Search each line below for "Reprinted", then return the lines where it appears.

EXERCISE DATA –
++++

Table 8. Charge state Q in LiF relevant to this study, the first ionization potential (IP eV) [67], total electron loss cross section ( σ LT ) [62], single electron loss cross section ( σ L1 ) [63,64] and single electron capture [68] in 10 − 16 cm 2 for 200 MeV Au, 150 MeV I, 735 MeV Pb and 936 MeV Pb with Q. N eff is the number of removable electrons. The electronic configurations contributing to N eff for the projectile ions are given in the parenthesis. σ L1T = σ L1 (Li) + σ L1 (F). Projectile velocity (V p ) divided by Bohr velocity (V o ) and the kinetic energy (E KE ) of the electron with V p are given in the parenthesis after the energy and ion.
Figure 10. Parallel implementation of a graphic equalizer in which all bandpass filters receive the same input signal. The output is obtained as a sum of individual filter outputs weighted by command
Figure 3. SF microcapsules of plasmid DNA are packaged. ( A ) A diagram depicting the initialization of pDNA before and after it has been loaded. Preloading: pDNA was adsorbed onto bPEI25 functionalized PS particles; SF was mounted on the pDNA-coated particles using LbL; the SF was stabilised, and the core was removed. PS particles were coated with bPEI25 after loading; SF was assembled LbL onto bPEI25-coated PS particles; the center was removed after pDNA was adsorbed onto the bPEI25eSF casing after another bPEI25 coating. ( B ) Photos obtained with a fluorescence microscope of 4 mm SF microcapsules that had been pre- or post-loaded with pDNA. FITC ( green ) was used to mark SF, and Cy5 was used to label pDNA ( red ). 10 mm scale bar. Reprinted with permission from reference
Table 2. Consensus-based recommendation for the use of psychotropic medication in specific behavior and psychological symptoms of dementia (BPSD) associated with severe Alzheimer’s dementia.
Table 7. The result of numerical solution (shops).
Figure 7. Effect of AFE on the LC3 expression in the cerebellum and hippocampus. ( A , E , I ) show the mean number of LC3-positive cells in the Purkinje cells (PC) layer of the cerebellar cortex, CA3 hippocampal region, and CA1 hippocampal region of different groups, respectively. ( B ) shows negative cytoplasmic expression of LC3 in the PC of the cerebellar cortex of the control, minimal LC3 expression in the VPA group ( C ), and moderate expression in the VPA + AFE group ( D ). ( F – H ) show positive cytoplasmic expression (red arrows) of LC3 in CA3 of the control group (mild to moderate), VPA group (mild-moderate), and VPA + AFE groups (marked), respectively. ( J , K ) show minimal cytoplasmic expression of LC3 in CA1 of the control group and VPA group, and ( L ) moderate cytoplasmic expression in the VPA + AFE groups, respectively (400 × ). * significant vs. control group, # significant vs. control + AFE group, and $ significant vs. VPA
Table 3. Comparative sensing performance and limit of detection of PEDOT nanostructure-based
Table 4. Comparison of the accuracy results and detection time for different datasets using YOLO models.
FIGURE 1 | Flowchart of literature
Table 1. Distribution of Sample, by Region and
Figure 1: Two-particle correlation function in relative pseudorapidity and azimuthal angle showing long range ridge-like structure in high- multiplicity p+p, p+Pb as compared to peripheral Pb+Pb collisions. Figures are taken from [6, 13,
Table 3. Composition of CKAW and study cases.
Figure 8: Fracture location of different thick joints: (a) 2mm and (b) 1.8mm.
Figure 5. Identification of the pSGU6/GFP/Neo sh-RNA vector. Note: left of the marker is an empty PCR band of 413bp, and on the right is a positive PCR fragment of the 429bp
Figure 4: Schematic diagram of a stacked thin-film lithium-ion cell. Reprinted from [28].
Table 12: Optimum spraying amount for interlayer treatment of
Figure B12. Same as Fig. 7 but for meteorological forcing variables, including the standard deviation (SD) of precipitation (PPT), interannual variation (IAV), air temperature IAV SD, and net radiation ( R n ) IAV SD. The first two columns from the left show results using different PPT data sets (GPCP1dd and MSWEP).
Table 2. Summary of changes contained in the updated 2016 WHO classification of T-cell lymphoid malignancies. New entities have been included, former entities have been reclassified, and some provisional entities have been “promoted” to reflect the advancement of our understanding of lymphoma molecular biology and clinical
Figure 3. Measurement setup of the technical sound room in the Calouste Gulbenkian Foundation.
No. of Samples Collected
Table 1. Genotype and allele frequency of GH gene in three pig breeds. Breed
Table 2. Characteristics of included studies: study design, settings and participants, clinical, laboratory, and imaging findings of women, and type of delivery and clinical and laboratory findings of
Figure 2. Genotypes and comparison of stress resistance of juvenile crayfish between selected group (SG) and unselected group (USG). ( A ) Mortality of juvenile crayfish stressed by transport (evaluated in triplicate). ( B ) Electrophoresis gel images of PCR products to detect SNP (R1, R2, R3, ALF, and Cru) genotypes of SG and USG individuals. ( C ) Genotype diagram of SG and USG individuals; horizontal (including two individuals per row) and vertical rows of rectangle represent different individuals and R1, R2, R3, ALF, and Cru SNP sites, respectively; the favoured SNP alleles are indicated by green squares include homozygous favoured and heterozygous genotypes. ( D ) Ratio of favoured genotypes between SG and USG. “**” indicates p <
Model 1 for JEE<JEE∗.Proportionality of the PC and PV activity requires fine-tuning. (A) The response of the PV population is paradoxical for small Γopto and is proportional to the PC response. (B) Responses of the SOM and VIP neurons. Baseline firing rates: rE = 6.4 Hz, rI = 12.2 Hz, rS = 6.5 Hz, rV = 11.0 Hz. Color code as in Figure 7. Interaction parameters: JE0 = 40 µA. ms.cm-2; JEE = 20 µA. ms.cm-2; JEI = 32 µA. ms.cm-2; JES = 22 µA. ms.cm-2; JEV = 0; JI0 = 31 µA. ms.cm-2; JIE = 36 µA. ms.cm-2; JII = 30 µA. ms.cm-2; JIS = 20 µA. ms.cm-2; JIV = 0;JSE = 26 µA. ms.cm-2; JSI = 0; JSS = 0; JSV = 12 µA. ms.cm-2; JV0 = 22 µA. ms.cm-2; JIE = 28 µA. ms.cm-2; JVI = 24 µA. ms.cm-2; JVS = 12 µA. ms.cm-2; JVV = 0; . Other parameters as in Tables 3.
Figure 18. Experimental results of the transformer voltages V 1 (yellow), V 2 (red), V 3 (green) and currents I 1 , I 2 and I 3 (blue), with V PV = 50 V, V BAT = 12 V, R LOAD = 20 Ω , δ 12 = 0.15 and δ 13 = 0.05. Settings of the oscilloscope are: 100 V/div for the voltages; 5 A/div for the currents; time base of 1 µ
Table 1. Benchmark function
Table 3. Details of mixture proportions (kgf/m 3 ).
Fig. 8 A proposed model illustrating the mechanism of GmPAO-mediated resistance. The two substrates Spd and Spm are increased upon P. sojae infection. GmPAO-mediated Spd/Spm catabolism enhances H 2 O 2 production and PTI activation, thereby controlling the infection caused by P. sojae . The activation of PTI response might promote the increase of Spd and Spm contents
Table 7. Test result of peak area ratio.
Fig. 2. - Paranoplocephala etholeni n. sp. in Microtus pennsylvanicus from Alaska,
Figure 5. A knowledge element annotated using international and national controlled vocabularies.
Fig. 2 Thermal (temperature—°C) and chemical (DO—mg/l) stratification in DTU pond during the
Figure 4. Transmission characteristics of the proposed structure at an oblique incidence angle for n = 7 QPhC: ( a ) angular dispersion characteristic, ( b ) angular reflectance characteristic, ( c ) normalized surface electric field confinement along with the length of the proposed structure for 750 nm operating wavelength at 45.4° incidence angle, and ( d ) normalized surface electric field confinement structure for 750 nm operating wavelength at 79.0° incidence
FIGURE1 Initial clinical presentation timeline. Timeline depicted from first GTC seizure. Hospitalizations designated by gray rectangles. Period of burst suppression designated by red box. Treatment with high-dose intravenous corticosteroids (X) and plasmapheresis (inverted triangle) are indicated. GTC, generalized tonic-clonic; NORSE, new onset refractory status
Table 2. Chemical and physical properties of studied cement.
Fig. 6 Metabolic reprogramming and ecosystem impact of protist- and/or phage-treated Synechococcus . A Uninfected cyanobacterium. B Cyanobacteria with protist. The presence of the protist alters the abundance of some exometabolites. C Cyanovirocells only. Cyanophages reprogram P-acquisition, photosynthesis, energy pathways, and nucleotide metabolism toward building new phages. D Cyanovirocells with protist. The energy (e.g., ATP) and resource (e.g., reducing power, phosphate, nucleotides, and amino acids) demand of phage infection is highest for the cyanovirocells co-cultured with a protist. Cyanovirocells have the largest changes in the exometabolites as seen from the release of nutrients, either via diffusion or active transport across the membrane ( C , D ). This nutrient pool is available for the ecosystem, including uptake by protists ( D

++++

RESULT BELOW –
Figure 3. SF microcapsules of plasmid DNA are packaged. ( A ) A diagram depicting the initialization of pDNA before and after it has been loaded. Preloading: pDNA was adsorbed onto bPEI25 functionalized PS particles; SF was mounted on the pDNA-coated particles using LbL; the SF was stabilised, and the core was removed. PS particles were coated with bPEI25 after loading; SF was assembled LbL onto bPEI25-coated PS particles; the center was removed after pDNA was adsorbed onto the bPEI25eSF casing after another bPEI25 coating. ( B ) Photos obtained with a fluorescence microscope of 4 mm SF microcapsules that had been pre- or post-loaded with pDNA. FITC ( green ) was used to mark SF, and Cy5 was used to label pDNA ( red ). 10 mm scale bar. Reprinted with permission from reference
Figure 4: Schematic diagram of a stacked thin-film lithium-ion cell. Reprinted from [28].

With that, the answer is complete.